Published 05/03/2016, 05:19 AM
Updated 05/03/2016, 05:19 AM
© Reuters.  EU Commission cuts eruo area GDP and inflation estimates for next two years

Investing.com – The European Union (EU) Commission cut growth and inflation forecasts for the euro area on Tuesday based on the weak outlook for global growth.

In the so-called Spring 2016 Economic Forecast, the EU Commission cut its projection for 2016 gross domestic product (GDP) to 1.6%, from the 1.7% estimated in the Winter Forecast.

It also reduced the outlook for the euro area in 2017 to growth of the 1.8%, from the prior 1.9%.

“Economic growth in Europe is expected to remain modest as key trading partners' performance has slowed and some of the so far supportive factors start to wane,” the EU Commission said in the report.

The Commission further noted that the outlook for global growth remained weak pointed to considerable risks surrounding the European economy.
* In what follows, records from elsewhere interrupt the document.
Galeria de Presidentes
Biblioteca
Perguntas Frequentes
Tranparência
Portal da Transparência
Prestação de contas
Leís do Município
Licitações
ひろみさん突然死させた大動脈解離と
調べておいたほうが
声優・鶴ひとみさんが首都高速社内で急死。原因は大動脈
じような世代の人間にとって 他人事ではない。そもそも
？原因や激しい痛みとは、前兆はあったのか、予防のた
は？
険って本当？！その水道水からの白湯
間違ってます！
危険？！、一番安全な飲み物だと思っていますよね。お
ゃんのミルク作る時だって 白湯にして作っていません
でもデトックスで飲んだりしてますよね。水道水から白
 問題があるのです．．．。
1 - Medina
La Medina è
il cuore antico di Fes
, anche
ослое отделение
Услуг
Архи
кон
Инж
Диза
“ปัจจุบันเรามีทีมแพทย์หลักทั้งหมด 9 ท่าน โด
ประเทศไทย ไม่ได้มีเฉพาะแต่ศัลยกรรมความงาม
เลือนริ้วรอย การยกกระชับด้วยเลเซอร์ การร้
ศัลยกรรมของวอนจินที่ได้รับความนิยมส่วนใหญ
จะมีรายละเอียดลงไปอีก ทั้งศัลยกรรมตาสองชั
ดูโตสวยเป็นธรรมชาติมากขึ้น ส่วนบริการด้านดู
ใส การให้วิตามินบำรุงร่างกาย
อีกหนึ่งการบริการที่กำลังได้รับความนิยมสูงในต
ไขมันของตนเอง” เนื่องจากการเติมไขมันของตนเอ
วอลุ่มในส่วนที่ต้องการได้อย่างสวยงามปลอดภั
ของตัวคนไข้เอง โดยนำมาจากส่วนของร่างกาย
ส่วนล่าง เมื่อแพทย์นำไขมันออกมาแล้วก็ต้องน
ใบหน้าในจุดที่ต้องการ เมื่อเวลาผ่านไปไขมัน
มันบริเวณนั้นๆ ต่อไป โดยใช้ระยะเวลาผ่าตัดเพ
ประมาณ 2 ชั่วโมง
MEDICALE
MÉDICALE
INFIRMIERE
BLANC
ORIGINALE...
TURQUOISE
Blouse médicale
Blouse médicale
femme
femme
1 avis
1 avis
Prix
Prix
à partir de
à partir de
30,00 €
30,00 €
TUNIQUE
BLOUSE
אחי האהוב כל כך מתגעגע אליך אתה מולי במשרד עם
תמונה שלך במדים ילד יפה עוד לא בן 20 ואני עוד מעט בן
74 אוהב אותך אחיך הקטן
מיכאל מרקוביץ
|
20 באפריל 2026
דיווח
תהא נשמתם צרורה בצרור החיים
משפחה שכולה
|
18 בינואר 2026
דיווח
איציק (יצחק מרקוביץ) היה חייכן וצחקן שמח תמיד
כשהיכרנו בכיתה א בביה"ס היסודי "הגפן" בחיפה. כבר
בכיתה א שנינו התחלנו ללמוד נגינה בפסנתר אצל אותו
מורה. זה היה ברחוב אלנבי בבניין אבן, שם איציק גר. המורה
“External risks include the possibility that slower growth in emerging markets, particularly China, could trigger stronger spillovers or turn out worse than expected,” the Commission explained, adding that uncertainty linked to geopolitical tensions, abrupt moves in oil prices or financial market turmoil also farmed part of the external rinks.

“Additionally, risks associated with domestic EU developments remain considerable, as for instance with regards to the pace of implementation of structural reforms and the uncertainty ahead of the UK’s EU referendum,” the report added.

With regard to inflation, the EU Commission cut its forecast for 2016 to 0.2%, from the prior 0.5%, and also reduced its projection for 2017 to 1.4%, compared to the previous 1.5%.

"It is expected that inflation remains close to zero in the near term as energy prices are lower than a year ago," the Commission said.

"External price pressures are also weak amid a slightly appreciating euro and rather subdued global producer prices," it added.